1.1 - 8.10 - MinHash Background - Teradata Vantage

Teradata Vantage™ - Machine Learning Engine Analytic Function Reference

Product
Teradata Vantage
Release Number
1.1
8.10
Release Date
October 2019
Content Type
Programming Reference
Publication ID
B700-4003-079K
Language
English (United States)

Data analysis frequently requires the detection of similarity between items in large transactional data sets. Canopy and k-means clustering perform well with physical data, but transactional data often requires less restrictive forms of analysis. Locality-sensitive hashing, or MinHash, is a particularly effective way of clustering items based on the Jaccard metric of similarity.

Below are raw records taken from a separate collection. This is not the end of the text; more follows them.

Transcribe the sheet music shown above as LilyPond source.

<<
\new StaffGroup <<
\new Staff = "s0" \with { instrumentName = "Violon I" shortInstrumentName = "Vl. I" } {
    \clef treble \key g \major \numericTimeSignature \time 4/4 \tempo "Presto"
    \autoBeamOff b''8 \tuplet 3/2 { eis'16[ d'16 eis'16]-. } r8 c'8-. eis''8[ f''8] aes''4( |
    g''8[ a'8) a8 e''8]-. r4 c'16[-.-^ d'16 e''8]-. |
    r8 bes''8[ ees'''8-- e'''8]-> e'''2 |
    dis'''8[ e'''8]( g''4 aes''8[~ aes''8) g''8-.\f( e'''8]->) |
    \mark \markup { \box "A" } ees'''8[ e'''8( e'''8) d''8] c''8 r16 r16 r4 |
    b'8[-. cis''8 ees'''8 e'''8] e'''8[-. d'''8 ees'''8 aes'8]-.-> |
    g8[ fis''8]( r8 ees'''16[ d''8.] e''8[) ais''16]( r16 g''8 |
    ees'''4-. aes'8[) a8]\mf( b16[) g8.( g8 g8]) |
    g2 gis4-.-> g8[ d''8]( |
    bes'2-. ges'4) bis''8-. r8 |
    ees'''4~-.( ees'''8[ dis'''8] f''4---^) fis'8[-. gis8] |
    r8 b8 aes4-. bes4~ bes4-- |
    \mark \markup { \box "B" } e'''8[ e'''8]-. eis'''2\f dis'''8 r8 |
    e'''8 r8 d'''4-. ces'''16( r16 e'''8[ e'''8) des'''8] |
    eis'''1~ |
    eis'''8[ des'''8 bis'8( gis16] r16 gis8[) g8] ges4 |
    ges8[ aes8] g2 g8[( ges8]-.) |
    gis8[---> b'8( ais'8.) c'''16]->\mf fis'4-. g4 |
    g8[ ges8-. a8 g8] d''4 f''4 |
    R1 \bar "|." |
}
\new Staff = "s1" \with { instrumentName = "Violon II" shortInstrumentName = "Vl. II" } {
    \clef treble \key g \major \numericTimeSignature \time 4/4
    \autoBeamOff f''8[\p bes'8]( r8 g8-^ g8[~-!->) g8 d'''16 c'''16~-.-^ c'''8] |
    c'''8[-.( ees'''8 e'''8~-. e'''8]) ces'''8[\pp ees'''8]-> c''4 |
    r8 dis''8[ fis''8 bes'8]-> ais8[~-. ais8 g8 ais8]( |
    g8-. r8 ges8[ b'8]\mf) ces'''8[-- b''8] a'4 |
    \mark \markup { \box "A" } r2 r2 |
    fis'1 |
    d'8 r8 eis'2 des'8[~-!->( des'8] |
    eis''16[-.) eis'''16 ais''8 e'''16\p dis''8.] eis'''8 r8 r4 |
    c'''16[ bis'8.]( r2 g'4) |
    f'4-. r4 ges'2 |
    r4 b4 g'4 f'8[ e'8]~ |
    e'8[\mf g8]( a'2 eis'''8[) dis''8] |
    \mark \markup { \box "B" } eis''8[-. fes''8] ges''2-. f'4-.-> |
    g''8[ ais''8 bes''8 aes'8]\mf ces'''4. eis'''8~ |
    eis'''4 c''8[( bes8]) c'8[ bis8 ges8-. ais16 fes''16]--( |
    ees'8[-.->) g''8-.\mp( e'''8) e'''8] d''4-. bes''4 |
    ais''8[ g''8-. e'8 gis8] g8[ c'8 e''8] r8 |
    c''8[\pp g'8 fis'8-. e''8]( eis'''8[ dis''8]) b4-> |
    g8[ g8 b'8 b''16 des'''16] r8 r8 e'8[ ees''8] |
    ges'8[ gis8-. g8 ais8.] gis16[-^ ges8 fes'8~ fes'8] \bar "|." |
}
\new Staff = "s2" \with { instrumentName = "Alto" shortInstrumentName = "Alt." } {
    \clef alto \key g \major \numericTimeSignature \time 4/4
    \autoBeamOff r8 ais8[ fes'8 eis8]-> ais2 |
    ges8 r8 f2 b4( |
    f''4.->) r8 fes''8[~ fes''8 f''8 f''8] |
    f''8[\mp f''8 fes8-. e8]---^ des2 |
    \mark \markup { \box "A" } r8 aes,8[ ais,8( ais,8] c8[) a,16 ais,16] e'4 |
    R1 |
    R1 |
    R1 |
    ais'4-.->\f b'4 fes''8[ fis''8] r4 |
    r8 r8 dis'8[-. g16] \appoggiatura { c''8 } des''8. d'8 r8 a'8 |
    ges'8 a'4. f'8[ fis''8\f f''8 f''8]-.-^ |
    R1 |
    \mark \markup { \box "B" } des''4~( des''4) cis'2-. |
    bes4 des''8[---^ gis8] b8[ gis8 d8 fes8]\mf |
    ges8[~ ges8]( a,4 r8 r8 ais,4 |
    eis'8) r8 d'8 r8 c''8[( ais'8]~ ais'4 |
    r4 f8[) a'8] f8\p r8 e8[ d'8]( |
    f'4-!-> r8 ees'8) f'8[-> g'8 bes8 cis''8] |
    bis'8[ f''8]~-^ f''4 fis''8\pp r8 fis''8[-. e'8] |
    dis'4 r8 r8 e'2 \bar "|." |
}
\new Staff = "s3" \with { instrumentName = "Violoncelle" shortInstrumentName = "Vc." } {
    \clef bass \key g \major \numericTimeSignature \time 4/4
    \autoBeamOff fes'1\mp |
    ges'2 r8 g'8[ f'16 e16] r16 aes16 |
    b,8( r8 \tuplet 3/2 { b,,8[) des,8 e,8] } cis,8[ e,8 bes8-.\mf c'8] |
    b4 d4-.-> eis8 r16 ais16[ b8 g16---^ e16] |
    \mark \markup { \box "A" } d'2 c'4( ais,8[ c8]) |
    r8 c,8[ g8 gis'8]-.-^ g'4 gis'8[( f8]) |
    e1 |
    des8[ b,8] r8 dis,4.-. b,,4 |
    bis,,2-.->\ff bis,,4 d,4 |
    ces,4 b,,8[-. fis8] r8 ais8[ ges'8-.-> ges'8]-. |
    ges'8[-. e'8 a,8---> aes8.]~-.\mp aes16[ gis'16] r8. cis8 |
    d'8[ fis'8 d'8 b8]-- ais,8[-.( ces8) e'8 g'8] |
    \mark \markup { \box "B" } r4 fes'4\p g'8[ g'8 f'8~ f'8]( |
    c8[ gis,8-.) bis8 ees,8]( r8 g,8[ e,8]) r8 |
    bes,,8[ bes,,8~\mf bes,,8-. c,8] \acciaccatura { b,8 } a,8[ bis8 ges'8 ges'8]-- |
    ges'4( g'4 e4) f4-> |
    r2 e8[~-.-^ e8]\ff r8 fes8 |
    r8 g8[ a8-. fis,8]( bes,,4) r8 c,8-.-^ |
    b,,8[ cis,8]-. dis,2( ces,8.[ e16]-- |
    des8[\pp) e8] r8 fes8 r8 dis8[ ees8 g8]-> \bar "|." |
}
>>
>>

MinHash assigns a pair of users to the same cluster with probability proportional to the overlap between the set of items that they have bought. Each user u is represented by a set of items that he or she has bought. The similarity between users u i and u j is defined as the overlap between their item sets, given by the intersection of the item sets divided by the union of the item sets. This quotient is called the Jaccard coefficient or Jaccard metric.

MinHash calculates one or more cluster identifiers for each user as the hash value (s) of a randomly chosen item from a permutation of the set of items that the user has bought. With a universal class of hash functions, the probability that two users are hashed to the same cluster identifier is their Jaccard coefficient (S).

If cluster identifiers are formed by concatenating p hash values, each created by hashing a random item from the item set with multiple hash functions, then the probability that any two users have the same hash key is Sp.

If each user is assigned to multiple clusters, the probability that two users have the same hash key increases, causing more effective clustering. Therefore, MinHash computes several cluster identifiers for each user. MinHash produces each cluster identifier by selecting an item from the user’s item set, hashing it with each of several hash functions, and concatenating p hash values. Therefore, p (the number of key groups) must be a divisor of the number of hash functions. (The item that MinHash selects from the item set is the one that produces the minimum hash value for a particular hash function, hence the name of the algorithm.)